Entretanto, doña Sofía decidió arropar a los Urdangarin-Borbón. Todo lo contrario de lo que habían hecho su marido y su hijo, que se decantaron claramente por quienes echaron el resto para cortar por lo sano el miembro enfermo y salvar el resto del cuerpo. La reina, seguramente en una decisión con una carga de profundidad infinita, resolvió viajar a la capital política del planeta. Tras presidir la gala anual del Spanish Institut en la capital social del universo, Nueva York, alguien o ALGUIEN dio el cante a los paparazzi de ¡Hola!, que sorprendentemente estaban apostados a las puertas del restaurante del kennedyano barrio de Georgetown en el que la reina había cenado con su hija y su hijo político. Las sonrisas a mandíbula batiente indicaban que no les importaba mucho haber sido cazados, o que tal vez era más un posado que un robado. El caso es que la portada de la revista del corazón juancarlista era un síntoma de la división que reinaba ya en el Monte de El Pardo. Don Felipe y, en menor medida, don Juan Carlos eran abiertamente rupturistas mientras la hija del rey de Grecia se mostraba clara e indefectiblemente partidaria del búnker, de resistir al modo celiano.

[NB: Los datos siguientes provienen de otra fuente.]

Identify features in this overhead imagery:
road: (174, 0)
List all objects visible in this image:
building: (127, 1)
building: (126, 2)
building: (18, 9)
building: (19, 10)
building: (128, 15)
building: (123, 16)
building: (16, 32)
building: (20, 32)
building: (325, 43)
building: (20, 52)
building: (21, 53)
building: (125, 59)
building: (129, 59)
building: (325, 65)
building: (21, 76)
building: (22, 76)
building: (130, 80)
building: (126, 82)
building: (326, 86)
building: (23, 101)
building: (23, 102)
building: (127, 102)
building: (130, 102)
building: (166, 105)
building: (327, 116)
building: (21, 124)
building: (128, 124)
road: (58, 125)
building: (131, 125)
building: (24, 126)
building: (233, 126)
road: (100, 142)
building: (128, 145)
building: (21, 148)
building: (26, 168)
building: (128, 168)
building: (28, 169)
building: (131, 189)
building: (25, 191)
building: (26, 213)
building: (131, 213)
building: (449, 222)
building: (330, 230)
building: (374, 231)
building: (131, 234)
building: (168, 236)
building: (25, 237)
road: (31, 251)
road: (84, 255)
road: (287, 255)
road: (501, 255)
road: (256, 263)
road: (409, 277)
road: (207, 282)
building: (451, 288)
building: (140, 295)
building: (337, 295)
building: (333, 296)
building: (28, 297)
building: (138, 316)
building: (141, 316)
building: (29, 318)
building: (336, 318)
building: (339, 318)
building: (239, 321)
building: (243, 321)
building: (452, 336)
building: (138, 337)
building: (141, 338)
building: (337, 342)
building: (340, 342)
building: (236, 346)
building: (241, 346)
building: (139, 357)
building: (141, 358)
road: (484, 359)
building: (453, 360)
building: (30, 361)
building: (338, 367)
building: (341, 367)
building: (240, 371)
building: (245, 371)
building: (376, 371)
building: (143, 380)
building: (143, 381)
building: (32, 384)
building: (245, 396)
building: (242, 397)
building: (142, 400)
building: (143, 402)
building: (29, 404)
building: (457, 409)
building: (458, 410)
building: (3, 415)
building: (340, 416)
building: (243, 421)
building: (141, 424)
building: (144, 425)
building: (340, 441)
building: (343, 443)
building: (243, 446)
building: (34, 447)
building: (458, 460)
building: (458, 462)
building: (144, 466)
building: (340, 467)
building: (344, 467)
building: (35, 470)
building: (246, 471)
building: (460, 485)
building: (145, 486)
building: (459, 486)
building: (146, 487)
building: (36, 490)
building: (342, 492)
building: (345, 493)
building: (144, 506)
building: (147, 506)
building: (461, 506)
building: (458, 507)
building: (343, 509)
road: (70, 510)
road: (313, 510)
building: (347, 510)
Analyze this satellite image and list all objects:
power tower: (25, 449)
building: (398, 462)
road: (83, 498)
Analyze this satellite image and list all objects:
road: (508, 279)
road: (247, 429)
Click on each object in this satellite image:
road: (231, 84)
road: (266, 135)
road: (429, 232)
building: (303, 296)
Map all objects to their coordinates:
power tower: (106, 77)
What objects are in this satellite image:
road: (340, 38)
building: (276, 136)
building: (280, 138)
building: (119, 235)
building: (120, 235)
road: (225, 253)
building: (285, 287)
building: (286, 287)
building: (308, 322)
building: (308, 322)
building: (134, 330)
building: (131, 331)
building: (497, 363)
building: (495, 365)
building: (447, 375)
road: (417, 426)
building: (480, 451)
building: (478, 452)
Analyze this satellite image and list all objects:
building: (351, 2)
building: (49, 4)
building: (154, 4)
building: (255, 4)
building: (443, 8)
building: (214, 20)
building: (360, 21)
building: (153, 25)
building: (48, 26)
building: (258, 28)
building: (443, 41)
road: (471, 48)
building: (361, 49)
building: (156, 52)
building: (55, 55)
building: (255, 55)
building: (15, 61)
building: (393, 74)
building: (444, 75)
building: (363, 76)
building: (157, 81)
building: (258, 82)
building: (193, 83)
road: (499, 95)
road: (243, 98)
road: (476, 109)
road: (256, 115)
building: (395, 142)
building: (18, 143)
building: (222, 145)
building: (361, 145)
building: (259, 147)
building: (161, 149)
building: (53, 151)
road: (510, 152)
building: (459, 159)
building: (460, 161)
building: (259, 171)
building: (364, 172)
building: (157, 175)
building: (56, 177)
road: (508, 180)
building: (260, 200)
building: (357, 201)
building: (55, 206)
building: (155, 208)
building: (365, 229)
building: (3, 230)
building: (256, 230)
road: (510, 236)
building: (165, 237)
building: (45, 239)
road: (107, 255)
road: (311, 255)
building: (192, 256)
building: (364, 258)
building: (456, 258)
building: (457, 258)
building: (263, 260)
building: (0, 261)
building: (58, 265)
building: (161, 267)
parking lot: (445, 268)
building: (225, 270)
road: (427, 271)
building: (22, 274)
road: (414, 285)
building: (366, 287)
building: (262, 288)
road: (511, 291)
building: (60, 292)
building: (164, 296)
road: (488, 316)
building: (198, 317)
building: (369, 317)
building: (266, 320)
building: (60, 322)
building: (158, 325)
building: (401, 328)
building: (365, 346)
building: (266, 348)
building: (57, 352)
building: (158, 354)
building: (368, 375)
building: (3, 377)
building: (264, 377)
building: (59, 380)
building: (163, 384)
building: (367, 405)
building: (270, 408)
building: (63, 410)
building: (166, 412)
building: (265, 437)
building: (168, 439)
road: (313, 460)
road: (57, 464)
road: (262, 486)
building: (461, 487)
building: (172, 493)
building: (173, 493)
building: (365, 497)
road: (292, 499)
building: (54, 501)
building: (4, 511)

Los más osados, los malpensados de turno, opinan que la reina se echó al monte para devolverle a don Juan Carlos tantos años de feos públicos y privados, años en los que la germanogriega se comportó con un temple y un saber estar al alcance de pocos seres humanos. El vínculo con la alemana de origen danés Corinna Larsen no solo no había remitido sino que se encontraba en aquel entonces en pleno apogeo. A lo mejor es que, como sostenía Rafael Spottorno, doña Sofía quería consolidar al precio que fuera la supervivencia de la pareja Urdangarin-Borbón «en un hábitat como el de Zarzuela en el que no hay precisamente muchas unidades familiares estables».
Sea como fuere, las encuestas revelaban indefectiblemente que esa metafórica aeronave que es la corona había entrado en barrena tras décadas de éxito interminable. Nada ni nadie podía enderezar el rumbo. Y cada vez que en palacio echaban un vistazo a las encuestas la sensación de fin de ciclo era mayor. Juan Español ponía cada vez peor nota a la primera institución de la nación. Si en 2003 sacaba un 5,18, a años luz de una clase política desprestigiada por doquier, en 2010 un 5,35 y en 2011 un 4,89, en enero de 2013 el suspenso era sin paliativos: un 3,96. A los inquilinos del palacio de La Zarzuela solo les superaban en rechazo ciudadano los partidos políticos, cuyo 1,83 es inempeorable, el gobierno (2,42), los sindicatos (2,45) y la patronal (2,87). El Caso Urdangarin y el elefante de Botsuana dejaban a la corona totalmente grogui y a merced de las circunstancias. Y, lo que es peor, en un momento especialmente crudo de la historia de España con la Generalitat de Cataluña sublevada contra la legalidad constitucional.
La nación que José Ortega y Gasset había descrito en España invertebrada parecía caminar lenta pero inexorablemente a su desintegración, desde la periferia al centro, con una centrifugación que amenazaba con no dejar en pie uno solo de los edificios institucionales que los españoles nos dimos en esa gran fiesta de la libertad y la democracia que fue la votación de la Constitución el 6 de diciembre de 1978. No olvidemos que el insuperable filósofo también explicó por qué no era un imposible físico ni metafísico la descomposición de España: «Por la falta de una minoría dirigente ilustrada capaz de tomar decisiones firmes y eficaces». Cualquiera diría que estas reflexiones salieron del privilegiado coco de don José en 1921 y no de alguna otra mente preclara pero de nuestro tiempo. Lo que seguro que no podía imaginar ni por lo más remoto es que un individuo con tan pocas luces como Iñaki Urdangarin la liase tan gorda en una coyuntura tan delicada.